Effective for 2013 returns and indexed for cost of living, individuals with adjusted gross income exceeding $250,000 ($275,000 for heads of household and $300,000 for couples filing jointly) will face a “phase-out” of their ability to benefit from personal exemptions and itemized deductions in determining taxable income. While exemptions are totally lost at $122,500 of additional income over the threshold, the phase-out of itemized deductions is less pronounced and results in a loss of $3,000 of deductions for each $100,000 over the threshold up to a maximum loss of 80 percent of itemized deductions.
Also effective for 2013 returns and indexed in succeeding years, individuals with taxable income exceeding $400,000 ($425,000 for heads of household and $450,000 for couples filing jointly) will pay at a marginal rate of 39.6 percent on income over the threshold, an increase of 4.6 percent.
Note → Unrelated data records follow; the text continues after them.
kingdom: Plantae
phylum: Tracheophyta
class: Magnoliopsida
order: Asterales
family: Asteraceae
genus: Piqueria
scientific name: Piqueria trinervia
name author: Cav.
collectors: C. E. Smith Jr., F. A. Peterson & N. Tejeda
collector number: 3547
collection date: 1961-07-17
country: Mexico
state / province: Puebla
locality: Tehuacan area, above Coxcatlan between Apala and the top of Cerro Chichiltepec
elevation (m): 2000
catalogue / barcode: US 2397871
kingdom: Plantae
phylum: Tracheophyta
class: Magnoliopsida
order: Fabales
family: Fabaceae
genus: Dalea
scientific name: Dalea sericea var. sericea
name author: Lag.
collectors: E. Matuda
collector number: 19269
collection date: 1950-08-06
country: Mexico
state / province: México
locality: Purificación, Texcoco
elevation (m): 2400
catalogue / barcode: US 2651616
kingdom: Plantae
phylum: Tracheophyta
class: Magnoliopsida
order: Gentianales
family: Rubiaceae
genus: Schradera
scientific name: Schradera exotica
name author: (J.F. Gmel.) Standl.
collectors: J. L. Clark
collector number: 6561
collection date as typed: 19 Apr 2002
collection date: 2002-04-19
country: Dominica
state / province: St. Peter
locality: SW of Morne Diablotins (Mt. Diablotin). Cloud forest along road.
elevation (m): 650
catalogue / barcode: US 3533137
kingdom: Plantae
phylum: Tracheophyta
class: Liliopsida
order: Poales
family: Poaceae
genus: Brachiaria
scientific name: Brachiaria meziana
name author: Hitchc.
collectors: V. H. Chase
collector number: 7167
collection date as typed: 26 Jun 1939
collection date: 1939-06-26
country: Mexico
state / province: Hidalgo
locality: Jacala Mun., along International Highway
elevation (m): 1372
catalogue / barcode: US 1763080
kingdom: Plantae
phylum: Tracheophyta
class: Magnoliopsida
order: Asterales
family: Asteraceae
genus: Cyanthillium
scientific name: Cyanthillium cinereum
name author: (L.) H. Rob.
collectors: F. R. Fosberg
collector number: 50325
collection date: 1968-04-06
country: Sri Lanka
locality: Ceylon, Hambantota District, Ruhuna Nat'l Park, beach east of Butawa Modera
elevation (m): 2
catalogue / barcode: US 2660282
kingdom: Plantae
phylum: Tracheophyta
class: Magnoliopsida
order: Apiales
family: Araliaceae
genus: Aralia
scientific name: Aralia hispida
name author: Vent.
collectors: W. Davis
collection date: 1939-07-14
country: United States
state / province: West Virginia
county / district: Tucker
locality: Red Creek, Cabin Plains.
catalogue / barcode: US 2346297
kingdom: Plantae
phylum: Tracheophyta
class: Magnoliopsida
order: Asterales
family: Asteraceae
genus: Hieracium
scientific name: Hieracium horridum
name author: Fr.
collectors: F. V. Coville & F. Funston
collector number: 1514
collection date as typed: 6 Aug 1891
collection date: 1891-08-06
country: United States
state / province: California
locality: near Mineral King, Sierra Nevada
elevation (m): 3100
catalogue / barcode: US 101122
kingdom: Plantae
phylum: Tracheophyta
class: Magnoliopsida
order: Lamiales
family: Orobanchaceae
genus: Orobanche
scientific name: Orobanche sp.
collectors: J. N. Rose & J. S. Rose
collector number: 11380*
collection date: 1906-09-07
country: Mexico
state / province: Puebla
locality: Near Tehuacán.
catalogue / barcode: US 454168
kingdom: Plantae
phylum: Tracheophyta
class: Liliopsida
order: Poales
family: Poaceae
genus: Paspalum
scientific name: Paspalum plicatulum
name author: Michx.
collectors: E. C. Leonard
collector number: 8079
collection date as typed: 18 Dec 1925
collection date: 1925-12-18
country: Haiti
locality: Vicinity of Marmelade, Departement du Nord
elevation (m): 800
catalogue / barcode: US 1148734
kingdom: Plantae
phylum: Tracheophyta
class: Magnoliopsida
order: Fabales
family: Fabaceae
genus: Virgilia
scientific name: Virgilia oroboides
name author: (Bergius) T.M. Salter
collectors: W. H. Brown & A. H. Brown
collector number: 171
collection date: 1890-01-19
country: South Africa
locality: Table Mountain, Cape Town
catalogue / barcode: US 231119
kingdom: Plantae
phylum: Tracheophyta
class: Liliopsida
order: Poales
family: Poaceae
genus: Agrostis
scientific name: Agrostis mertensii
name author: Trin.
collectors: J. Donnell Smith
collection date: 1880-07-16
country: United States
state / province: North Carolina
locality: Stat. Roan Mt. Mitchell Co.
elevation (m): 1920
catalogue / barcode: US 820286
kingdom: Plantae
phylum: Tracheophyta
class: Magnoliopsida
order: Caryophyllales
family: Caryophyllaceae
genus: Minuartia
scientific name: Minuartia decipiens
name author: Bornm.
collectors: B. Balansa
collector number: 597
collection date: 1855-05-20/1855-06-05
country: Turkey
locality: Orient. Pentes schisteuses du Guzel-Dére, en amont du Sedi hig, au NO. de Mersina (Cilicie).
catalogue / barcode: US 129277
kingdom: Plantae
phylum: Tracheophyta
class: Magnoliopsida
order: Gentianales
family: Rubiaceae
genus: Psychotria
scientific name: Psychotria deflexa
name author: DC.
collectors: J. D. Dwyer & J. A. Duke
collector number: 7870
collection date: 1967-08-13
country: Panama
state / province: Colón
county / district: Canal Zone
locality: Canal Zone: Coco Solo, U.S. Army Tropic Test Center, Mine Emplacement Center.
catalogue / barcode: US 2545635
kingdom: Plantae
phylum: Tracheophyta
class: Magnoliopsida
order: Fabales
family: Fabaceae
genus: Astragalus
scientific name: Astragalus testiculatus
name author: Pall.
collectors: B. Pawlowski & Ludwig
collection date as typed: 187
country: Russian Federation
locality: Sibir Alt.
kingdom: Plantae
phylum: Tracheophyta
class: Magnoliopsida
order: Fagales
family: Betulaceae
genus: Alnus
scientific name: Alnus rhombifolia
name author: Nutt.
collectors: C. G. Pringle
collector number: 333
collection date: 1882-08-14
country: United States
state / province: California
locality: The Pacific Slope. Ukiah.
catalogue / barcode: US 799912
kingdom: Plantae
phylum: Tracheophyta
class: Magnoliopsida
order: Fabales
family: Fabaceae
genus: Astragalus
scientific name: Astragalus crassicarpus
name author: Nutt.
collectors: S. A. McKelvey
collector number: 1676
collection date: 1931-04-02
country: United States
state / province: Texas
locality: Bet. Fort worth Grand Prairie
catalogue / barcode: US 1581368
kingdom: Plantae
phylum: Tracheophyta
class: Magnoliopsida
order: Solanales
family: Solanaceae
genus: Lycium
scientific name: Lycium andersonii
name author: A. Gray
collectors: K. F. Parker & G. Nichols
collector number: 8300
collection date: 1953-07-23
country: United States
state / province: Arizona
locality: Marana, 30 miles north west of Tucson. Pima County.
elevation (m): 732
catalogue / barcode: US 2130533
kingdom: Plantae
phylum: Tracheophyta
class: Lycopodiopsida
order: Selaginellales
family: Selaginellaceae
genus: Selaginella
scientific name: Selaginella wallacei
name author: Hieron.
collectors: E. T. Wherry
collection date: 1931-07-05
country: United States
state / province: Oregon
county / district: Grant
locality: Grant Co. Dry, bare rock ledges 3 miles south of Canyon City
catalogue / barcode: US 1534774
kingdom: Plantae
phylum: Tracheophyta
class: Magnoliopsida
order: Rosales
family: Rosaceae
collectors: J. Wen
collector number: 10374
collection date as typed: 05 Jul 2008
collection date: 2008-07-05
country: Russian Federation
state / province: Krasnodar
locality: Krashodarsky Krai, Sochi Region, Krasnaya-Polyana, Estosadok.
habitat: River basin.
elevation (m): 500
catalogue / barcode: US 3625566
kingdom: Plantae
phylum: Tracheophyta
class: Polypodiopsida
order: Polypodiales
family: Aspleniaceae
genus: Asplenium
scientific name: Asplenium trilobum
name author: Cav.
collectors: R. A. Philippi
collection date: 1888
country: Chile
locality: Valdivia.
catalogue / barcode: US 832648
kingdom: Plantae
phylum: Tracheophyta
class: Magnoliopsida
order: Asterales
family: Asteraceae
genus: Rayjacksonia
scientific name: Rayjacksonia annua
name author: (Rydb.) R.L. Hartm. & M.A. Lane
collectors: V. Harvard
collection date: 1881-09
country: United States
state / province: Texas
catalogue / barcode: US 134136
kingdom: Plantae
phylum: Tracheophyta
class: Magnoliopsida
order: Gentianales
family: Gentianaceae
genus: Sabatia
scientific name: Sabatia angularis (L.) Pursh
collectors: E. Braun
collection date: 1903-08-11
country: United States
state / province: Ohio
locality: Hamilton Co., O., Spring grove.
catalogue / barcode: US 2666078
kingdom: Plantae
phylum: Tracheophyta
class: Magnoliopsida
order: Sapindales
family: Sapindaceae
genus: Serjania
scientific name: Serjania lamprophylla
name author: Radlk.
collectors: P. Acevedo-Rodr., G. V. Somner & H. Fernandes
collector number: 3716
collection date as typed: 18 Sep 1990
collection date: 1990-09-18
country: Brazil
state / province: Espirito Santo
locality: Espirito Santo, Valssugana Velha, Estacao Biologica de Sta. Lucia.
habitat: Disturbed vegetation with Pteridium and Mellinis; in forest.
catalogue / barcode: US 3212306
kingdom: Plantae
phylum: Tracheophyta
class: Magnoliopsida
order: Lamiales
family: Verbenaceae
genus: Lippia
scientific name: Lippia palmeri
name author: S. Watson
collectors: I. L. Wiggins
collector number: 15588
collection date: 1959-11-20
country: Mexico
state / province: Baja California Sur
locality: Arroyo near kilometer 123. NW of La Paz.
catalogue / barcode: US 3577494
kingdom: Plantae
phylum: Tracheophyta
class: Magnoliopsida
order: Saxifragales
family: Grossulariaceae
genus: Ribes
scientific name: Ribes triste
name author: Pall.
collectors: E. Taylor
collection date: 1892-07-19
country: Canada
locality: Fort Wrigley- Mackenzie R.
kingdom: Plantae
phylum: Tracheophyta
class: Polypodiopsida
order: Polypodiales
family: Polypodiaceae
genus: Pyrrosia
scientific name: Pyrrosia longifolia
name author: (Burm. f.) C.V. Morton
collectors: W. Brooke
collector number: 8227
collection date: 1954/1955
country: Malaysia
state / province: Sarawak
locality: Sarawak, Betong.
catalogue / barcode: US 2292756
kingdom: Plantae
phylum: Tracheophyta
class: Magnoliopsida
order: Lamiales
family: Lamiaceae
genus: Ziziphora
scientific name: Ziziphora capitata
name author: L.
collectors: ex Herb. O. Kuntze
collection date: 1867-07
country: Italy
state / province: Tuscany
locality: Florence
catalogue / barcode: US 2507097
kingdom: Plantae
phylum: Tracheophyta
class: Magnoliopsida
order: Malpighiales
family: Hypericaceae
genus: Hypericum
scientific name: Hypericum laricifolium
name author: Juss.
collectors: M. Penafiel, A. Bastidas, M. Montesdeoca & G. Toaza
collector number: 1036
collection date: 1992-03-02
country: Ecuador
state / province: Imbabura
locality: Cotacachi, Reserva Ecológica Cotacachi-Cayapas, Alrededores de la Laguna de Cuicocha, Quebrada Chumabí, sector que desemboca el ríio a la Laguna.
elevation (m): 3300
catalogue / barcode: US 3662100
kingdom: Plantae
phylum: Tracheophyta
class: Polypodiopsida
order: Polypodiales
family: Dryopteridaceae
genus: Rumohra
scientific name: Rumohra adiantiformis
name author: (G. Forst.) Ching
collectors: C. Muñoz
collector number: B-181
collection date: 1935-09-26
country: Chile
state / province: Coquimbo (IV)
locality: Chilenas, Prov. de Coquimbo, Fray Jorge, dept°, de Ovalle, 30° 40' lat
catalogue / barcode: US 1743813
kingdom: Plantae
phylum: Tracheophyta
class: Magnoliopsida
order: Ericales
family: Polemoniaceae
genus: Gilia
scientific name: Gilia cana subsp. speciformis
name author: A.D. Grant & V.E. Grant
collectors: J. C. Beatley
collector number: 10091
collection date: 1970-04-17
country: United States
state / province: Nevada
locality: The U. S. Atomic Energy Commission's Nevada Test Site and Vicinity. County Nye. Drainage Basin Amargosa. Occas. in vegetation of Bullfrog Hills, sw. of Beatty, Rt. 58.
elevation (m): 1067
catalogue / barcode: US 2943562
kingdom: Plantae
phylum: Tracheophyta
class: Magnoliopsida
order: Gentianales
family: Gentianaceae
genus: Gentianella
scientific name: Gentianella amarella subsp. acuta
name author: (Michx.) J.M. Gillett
They will pay a 20 percent rate on “qualified dividends” and most long term capital gain instead of the prior 15 percent which remains applicable to individuals and couples in lower ordinary income brackets.
Interestingly, many taxpayers with incomes up to $750,000 will feel little effect from the increase in regular tax liability as their overall obligation will be offset by a dollar for dollar reduction in alternative minimum tax.
However, all individuals with earned income will feel the effect of the failure to extend the 2 percent social security rate cut – those with incomes in excess of $113,700 will pay an extra $2,274 in 2013. Also, as part of the previously enacted healthcare legislation, individuals with adjusted gross income exceeding $200,000 ($250,000 for couples filing jointly) will now generally pay a 3.8 percent Medicare tax on net investment income and an added 0.9 percent Medicare tax on wages and self-employment income over the threshold. Retirement distributions are not considered as investment income for this purpose.
On the estate side, the $5.12 million exemption indexed for cost of living in 2013 and succeeding years remains for estate, gift and generation-skipping tax purposes but with a 40 percent tax rate rather than a 35 percent rate on the excess. Portability of the unused applicable exemption of the first spouse remains available to the surviving spouse for estate and gift tax purposes. However, inasmuch as Maryland and the District of Columbia retain $1 million estate tax exemptions without portability, estate planning with proper documentation should remain a priority.
For business taxpayers, the current annual expensing limitation of $500,000 with a phase-out at $2 million of capital expenditures, 50 percent “bonus” depreciation, an additional $8,000 first year depreciation for vehicles and a 15-year writeoff of qualified leasehold improvements remains through 2013.